I was diagnosed with Type 1 Diabetes when I was 5 yrs old. That was in 1970. I’ve seen a lot of changes in the management of diabetes from both a patient perspective and as a Registered Nurse providing resources and education to people with diabetes. About five years ago, my endocrinologist told me about the Dogs for Diabetics program. At the time, however, I couldn’t imagine having a dog with me 24 hours a day, 7 days a week. My doctor thought that the program would be good for me because the dogs are trained to alert when the diabetic’s blood sugar is dropping. I have hypoglycemic unawareness, or the inability to tell that my sugar is dropping or is dangerously low. I still wasn’t convinced that this was the answer for me. That changed however about three years ago when a very scary thing happened.

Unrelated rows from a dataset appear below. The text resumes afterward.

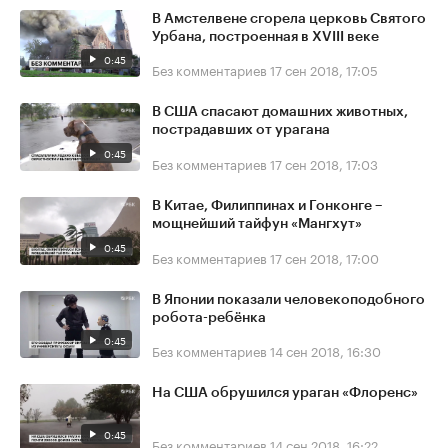
В Амстелвене сгорела церковь Святого
Урбана, построенная в XVIII веке
0:45
Без комментариев
17 сен 2018, 17:05
В США спасают домашних животных,
пострадавших от урагана
0:45
Без комментариев
17 сен 2018, 17:03
В Китае, Филиппинах и Гонконге –
мощнейший тайфун «Мангхут»
0:45
Без комментариев
17 сен 2018, 17:00
В Японии показали человекоподобного
робота-ребёнка
0:45
Без комментариев
14 сен 2018, 16:30
На США обрушился ураган «Флоренс»
0:45
Без комментариев
14 сен 2018, 16:22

It was a beautiful fall day and the weather was wonderful. After dinner, my boyfriend and I went for a walk just to get out and spend some time together and get a little exercise. We got back home and he went out to the garage to look for something. My daughter, Ashley, was sacked out on the couch. She had just gotten home after driving back from LA, having spent some time with friends at Disneyland. I went upstairs and started to run a bath. I couldn’t wait to go soak and unwind. I remember then hearing my little Yorkshire terrier, yipping downstairs, and my daughter calling to me, “Mom, water!” I couldn’t however, really process what she was saying or even move. Darren had come running upstairs and found me standing in the bedroom. I didn’t respond to him. He recognized that I was having an insulin reaction and got me some grape juice. He had turned off the bath water that had overflowed the bathtub and was leaking through the ceiling downstairs. This was the turning event for me. I was thankful that I hadn’t been in the tub and that my family was there to rescue me.
The following week, I had completed the application for the D4D program and talked to my doctor about it. He was happy to hear that I was looking into it, especially after the serious insulin reaction that I had. I was accepted into the program in the next couple of months and after completing the program, I went home with my new companion Bradley. He is a beautiful yellow Labrador retriever. (He is so beautiful that his nickname is Cooper after Bradley Cooper.) He has been invaluable to me in helping to manage my blood sugars and has been a true lifesaver on many occasions. I am so thankful to have him. I can’t say enough about what a wonderful program Dogs for Diabetics is and that it is made up of group of truly interested and supportive people.